**SOURCE DOCUMENT**
..............................

One patient in pT1 and one patient in pT2 categories were staged post-neoadjuvant therapy.

N/A, not applicable.

Among the 27 patients with HP-SCC, the median age as 64 (range 49–79). There was a male predominance with a male: female ratio of 3:1. Twenty (74%) primary tumors were moderately differentiated, while the rest was poorly differentiated. Nineteen (70%) patients had nodal metastases at the time of primary resection.

PD-L1 immunopositivity in UC and HP-SCC: a comparison of performance among antibody clones with established clinical algorithms

The performance of 22C3, SP263, and SP142 clones is illustrated in Figure 2. Among the 197 UCs studied, 27 (14%) tumors were considered as positive while 137 (74%) were negative across all three antibody clones. The remaining 23 tumors (12%) showed inconsistent results. In the 27 HP-SCCs tested, two (7%) were universally positive; 21 (78%) were consistently negative, while the remaining four (15%) exhibited discrepant results. The number and percentage of UC deemed PD-L1 positive were 41 (21%) using SP263 clone, 36 (18%) using SP142 clone, and 40 (20%) using 22C3 clone. The number and percentage of HP-SCC that were positive for PD-L1 were 5 (19%) using SP263 clone, 3 (11%) using SP142 clone, and 3 (11%) using 22C3 clone.

..............................

**Chart analysis data**
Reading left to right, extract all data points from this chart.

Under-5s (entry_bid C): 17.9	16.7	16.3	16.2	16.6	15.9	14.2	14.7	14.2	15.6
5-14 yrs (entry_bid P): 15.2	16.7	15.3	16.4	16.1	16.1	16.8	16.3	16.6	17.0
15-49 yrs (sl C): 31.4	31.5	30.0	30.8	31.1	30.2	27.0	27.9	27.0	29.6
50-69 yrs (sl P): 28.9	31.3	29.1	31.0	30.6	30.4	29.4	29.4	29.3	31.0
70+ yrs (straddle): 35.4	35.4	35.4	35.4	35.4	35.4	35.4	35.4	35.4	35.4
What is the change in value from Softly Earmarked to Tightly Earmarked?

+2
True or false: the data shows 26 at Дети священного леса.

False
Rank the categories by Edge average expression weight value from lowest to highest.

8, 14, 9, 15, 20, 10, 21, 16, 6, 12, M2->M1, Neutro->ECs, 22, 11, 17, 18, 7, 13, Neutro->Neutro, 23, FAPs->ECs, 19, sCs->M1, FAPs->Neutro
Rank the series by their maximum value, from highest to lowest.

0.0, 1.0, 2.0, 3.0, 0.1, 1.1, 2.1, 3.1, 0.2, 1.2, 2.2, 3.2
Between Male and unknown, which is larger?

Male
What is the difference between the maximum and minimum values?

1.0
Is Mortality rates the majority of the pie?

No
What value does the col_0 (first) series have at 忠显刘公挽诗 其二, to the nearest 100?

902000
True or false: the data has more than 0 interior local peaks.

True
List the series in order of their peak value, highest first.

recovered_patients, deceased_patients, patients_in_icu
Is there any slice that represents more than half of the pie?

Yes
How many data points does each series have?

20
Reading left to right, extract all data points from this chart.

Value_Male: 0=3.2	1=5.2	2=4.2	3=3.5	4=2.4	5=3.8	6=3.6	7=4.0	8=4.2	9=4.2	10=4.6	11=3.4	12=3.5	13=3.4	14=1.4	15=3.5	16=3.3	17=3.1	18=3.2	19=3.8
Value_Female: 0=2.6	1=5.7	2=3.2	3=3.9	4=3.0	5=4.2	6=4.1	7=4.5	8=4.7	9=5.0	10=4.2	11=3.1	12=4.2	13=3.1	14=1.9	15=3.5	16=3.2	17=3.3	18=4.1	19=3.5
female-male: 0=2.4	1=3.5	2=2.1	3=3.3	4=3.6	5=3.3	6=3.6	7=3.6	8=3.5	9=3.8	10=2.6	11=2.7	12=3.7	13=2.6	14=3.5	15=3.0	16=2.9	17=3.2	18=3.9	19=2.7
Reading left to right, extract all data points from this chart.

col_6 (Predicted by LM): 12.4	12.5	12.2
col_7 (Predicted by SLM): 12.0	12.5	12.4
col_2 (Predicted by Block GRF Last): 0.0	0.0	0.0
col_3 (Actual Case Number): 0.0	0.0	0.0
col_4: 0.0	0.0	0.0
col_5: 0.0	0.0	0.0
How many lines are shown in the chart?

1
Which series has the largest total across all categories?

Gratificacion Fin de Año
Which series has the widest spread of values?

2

..............................

**TASKS AND EXERCISES**
1) Answer these questions using the passage on PD-L1 testing in UC and HP-SCC.
(a) What was the male-to-female ratio among the patients with HP-SCC?
(b) How many of the HP-SCCs tested were positive with all three antibody clones?
(c) How many UCs were counted as PD-L1 positive with the SP263 clone?
2) Based on the passage on PD-L1 testing in UC and HP-SCC, explain why four of the HP-SCCs are said to have discrepant results.
3) Continue the passage on PD-L1 testing in UC and HP-SCC from its last sentence.

**PER-TASK OUTPUTS**
1)
(a) 3:1
(b) Two (7%)
(c) 41 (21%)

2) These four tumors were neither positive with all three antibody clones nor negative with all three. Of the 27 HP-SCCs, two were positive with every clone and 21 were negative with every clone. The remaining four gave results that differed from one clone to another.

3)
Figure 3 provides comparison between the E1L3N clone and each of the other clones using the same algorithm to determine PD-L1 positivity and negativity. Regardless of the algorithm used, E1L3N provided comparable results of PD-L1 immunopositivity: in UC, 20%, 17%, and 28% of cases were positive using SP263, SP142, and 22C3 algorithms, respectively. For HP-SCC, 15%, 15%, and 7% of cases were positive using SP263, SP142, 22C3 algorithms, respectively. Only a minority of cases showed discrepant results (positive with one clone but negative with the other) among E1L3N and one of the other antibody clones: in UC, this was 8% (SP263), 11% (SP142), and 10%(22C3); in HP-SCC, 4% of cases were discrepant when any of the three clones were compared.

Pairwise comparisons of PD-L1 antibody clones

The results of Fleiss’ kappa analyses are shown in Table 2. There was substantial agreement between any of the two antibody clones compared (p < 0.001). The kappa value ranged from 0.639 to 0.791.

Table 2.

Performance comparison among PD-L1 antibodies using Fleiss’ kappa analyses to compare performance and intraclass correlation coefficient (ICC) to compare tumor cell (TC) and immune cell (IC) percentages.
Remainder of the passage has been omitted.